▶ _Provided entries_
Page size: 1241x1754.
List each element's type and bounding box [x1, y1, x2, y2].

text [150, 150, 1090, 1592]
==
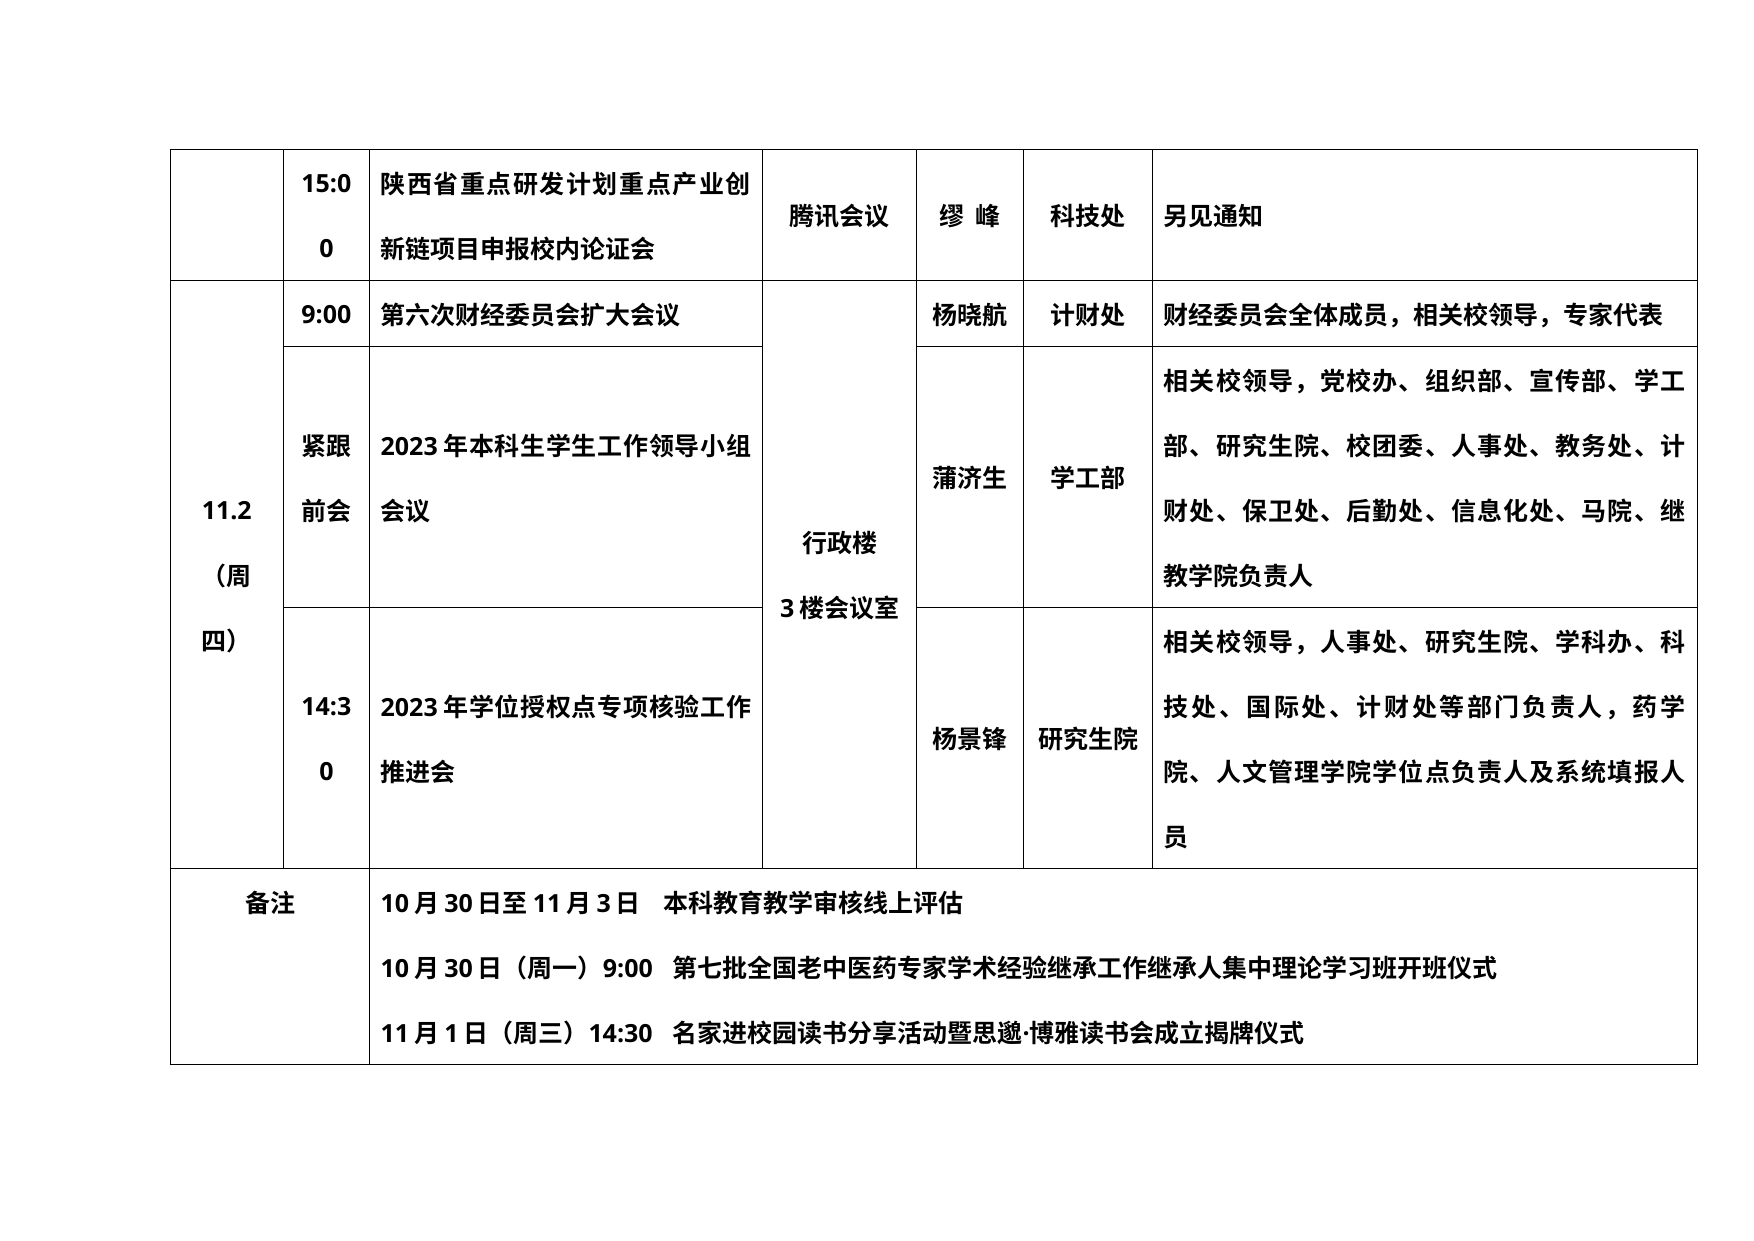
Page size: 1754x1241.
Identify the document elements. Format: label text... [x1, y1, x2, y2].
--
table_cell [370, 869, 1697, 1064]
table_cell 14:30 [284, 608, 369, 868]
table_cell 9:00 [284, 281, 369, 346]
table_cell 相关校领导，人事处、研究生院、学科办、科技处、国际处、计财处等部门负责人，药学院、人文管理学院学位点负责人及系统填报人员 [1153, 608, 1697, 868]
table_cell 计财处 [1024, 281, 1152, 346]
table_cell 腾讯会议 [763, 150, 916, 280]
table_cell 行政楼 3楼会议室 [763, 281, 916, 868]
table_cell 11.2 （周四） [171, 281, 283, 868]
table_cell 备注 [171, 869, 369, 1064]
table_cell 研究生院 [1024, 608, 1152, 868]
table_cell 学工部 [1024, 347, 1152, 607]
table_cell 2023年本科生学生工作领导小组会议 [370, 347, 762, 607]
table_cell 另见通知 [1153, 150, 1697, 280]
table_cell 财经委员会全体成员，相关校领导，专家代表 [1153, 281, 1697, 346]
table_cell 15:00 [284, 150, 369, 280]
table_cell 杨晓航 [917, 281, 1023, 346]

▶ _Work item_
Please find every line in the records above that holds the word "size" and copy it.

▶ _Response box_
Page size: 1241x1754.
Page size: 1754x1241.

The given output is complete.